Some other outlets that women and other vulnerable groups can go to for self-expression and protection include the National Working Committee on Children and Women (NWCCW), which is an institution that works under the State Council to guide the Chinese government on providing important human, financial, and material aid for the development of women and children. The NWCCW also works closely with local government leaders to urge them to perform their duties and maintain support for groups that do not usually get much representation. A few non-governmental outlets have also risen to power and play an essential role in developing women's rights. The All-China Federation of Trade Unions, the All-China Women's Federation (ACWF), the Central Committee of the Communist Youth League, and the China Disabled Persons’ Federation have all focused on gender equality work. And while each group has their own distinct advantages and disadvantages, they are all united under the same goal of motivating women to participate in the country's social development.

===Reporting===
Government websites provide a list of relevant agencies and departments and their hotlines. Several of the most popular apps in China have the additional function of helping locate missing persons through localized push notifications. Scores of specialist apps for registering family members young and old or reporting suspected child trafficking have also been appearing in the country's app stores. The free, 24/7 dial 110 nationwide police calling system allows victims or witnesses to obtain assistance from the police.

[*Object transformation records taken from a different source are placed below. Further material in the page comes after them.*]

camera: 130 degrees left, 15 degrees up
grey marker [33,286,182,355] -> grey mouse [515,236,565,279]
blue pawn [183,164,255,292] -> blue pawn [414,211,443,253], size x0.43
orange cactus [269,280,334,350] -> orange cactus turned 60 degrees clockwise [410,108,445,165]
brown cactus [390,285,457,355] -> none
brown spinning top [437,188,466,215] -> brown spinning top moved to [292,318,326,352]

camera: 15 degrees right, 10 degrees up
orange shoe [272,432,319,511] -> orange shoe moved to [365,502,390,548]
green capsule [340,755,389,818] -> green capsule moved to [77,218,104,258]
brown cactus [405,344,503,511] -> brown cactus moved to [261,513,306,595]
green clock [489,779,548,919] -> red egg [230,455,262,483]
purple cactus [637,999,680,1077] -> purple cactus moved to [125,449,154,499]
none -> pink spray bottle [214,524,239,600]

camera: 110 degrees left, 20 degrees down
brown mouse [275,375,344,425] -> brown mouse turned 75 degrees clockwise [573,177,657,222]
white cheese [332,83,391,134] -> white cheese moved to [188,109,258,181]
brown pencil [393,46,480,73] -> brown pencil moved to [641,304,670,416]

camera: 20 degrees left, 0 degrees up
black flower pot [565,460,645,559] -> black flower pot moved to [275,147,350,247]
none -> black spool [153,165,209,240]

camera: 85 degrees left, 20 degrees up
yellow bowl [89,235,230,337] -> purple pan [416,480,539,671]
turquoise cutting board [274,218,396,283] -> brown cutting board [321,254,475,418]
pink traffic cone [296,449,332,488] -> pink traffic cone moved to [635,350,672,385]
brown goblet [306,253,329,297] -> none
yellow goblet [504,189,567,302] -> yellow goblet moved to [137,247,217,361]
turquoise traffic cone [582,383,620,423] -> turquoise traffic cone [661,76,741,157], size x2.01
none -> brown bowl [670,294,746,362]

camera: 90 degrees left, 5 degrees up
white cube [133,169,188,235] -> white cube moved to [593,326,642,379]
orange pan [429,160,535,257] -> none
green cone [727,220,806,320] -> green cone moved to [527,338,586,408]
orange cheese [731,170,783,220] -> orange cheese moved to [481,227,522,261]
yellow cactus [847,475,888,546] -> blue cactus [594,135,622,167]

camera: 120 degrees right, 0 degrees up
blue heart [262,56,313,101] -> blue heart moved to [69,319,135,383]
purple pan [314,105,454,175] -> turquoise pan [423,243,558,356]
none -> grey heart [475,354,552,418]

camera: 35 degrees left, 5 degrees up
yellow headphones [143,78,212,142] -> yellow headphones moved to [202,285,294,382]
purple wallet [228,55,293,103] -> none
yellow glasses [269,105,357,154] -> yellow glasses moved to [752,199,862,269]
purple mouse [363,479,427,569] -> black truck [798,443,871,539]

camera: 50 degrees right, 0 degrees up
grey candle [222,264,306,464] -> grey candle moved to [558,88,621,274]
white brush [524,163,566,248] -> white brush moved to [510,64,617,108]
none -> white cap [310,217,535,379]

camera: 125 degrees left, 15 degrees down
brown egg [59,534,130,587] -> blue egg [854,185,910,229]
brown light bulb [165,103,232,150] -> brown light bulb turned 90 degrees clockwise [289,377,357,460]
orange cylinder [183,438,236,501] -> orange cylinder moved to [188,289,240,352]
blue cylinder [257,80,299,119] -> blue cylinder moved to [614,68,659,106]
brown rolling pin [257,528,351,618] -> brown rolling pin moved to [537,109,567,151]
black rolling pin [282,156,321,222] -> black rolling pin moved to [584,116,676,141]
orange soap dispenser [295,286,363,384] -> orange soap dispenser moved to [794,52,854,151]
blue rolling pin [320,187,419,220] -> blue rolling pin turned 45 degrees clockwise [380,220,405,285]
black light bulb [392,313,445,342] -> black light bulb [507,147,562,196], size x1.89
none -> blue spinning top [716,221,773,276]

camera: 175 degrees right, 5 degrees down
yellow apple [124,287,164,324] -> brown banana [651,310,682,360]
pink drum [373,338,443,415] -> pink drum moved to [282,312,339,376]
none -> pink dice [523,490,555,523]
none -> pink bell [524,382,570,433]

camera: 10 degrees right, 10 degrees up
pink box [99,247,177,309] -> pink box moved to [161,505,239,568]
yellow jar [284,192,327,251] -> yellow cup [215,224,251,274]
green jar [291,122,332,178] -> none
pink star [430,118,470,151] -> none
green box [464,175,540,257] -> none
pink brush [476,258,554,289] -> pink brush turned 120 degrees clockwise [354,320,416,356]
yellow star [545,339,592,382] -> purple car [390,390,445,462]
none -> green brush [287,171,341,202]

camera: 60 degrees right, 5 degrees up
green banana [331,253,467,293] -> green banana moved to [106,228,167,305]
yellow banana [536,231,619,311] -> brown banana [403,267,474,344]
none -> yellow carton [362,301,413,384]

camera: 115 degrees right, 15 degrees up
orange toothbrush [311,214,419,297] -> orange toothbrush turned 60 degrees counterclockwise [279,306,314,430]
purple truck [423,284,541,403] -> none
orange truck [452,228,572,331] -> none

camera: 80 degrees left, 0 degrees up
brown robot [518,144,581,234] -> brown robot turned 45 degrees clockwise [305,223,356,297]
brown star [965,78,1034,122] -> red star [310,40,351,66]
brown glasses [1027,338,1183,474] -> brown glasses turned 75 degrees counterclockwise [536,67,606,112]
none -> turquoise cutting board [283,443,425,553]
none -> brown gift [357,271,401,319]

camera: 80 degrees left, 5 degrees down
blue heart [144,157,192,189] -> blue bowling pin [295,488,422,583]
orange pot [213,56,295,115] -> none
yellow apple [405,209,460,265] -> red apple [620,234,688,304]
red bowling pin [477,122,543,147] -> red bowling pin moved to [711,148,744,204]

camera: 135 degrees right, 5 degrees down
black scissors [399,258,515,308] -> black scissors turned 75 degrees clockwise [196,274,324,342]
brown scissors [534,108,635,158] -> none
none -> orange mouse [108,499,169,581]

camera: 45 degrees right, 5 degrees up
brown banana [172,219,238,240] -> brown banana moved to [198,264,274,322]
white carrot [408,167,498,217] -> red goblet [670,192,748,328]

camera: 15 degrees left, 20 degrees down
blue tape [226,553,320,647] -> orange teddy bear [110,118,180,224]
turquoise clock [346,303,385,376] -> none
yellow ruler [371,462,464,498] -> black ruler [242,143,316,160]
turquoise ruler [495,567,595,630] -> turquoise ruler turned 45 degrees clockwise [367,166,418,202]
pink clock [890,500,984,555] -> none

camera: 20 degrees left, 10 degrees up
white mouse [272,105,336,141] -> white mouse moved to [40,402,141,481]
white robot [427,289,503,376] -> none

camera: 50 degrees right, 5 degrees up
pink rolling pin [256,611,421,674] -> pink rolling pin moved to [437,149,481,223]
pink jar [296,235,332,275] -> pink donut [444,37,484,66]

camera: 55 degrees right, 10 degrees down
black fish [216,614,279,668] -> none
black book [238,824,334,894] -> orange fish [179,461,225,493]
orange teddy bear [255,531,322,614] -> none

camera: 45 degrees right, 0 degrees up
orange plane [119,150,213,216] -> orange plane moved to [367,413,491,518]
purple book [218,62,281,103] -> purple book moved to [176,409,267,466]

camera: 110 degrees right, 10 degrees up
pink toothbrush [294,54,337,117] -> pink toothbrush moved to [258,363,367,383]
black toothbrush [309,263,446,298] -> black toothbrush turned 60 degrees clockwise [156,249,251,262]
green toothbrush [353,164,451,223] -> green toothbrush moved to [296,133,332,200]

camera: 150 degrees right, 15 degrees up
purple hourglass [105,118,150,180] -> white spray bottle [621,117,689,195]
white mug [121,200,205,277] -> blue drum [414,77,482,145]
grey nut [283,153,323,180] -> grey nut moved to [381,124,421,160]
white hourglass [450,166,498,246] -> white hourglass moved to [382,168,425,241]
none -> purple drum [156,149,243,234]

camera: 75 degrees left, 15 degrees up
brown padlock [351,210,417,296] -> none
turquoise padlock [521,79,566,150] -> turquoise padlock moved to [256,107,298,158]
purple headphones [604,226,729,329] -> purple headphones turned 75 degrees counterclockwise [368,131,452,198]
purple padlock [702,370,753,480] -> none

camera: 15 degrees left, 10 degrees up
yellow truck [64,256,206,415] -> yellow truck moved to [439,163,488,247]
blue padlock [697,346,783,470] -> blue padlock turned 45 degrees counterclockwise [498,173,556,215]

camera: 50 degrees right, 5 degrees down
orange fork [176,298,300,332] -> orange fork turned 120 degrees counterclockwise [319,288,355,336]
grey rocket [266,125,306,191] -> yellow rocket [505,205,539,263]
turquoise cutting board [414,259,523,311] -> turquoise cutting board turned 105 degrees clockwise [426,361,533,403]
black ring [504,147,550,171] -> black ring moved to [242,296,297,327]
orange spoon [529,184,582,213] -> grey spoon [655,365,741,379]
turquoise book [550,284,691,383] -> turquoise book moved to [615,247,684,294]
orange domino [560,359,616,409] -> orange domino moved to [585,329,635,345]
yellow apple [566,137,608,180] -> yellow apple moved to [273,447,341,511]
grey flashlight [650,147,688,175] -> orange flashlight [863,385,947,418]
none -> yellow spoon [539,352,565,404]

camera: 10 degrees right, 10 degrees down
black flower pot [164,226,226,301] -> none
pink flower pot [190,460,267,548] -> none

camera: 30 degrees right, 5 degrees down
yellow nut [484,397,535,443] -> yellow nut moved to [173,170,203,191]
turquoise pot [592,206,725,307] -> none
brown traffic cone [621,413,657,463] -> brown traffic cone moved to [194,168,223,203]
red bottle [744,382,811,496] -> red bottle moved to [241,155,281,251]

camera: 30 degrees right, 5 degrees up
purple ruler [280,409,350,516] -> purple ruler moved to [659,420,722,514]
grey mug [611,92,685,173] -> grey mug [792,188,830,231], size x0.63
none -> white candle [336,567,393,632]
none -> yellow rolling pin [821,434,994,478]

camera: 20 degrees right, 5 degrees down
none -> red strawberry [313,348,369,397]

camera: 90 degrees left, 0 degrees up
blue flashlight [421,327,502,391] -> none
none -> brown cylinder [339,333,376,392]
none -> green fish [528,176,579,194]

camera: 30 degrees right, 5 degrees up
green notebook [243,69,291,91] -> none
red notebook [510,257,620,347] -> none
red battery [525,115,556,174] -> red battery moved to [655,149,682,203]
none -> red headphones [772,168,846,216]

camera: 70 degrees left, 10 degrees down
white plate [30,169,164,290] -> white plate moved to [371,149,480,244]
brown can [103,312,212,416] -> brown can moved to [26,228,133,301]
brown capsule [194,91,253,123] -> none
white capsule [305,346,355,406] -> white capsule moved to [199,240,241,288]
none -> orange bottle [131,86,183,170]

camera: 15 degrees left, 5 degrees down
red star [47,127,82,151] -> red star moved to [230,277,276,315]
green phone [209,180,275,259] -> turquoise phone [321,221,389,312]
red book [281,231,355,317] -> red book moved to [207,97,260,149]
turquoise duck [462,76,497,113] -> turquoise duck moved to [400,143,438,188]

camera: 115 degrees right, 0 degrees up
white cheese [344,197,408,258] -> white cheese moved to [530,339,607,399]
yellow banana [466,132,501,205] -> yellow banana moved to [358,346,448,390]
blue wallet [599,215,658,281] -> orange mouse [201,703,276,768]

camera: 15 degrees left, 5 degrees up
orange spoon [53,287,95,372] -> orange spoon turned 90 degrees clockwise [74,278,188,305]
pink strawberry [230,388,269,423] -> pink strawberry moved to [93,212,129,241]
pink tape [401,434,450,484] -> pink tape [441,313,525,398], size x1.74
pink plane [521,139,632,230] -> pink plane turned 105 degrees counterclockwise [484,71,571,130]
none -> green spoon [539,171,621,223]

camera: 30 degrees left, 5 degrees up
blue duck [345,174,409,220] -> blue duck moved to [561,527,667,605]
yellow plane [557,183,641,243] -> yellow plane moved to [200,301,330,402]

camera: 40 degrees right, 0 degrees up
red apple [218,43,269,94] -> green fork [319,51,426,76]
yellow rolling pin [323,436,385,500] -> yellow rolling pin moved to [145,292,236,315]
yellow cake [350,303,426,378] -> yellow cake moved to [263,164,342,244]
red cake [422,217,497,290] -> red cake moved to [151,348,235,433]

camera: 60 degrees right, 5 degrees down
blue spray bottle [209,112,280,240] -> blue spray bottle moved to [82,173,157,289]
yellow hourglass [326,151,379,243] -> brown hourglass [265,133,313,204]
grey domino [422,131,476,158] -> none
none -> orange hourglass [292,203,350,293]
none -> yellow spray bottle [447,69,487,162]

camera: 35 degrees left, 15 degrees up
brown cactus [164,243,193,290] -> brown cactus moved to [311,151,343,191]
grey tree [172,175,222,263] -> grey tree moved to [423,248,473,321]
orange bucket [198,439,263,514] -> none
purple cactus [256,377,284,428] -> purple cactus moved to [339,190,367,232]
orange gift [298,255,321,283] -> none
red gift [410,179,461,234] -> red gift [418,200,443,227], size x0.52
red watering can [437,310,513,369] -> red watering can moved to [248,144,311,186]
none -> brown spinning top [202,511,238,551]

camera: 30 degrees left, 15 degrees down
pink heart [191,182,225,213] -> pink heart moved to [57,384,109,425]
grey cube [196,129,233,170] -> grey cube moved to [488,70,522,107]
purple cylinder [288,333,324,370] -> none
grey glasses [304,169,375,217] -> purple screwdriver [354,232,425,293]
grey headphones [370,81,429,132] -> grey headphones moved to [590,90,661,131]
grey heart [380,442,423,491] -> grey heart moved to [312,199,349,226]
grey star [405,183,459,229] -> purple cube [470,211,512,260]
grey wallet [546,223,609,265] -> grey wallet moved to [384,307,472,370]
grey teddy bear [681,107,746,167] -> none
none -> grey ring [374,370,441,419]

==Government response problems==
According to Human Rights Watch, Chinese law enforcement officers in certain jurisdictions make little effort to save sex trafficking victims.

There has not been an increase in public reports of sexual slavery cases in recent years. The Ministry of Public Security has not reported the number of investigations initiated into possible trafficking cases.

The reporting mechanisms (websites, hotline, etc.) do operate in multiple languages.

Training for first responders of trafficking crimes is not delivered systematically and at regular intervals. Reports suggest that screening procedures exist, but it is unclear if these have been distributed to all first responders or concern both victim screening and identification.

==Corruption==

Some government officials and police have been complicit in sex trafficking. Some police have demanded bribes in order to return victims to their families. Chinese border guards have also been accused of collusion with traffickers.

==Government human rights violations==

The Chinese government's human rights violations have hampered anti-sex trafficking initiatives. Sustained attacks on organizations and lawyers have resulted in victims not being able to seek justice.

==Anti-trafficking Organizations==
There are civil society organizations working to rescue women, but these organizations have limited resources.

Christian organizations save sex trafficked victims in China.

Agape International Missions and Blue Dragon Children's Foundation save victims of sex trafficking in China.

The Korea Future Initiative is a London-based organization that obtains evidence and publicizes violations of human rights, including the sex and cybersex trafficking of North Korean women and girls in China.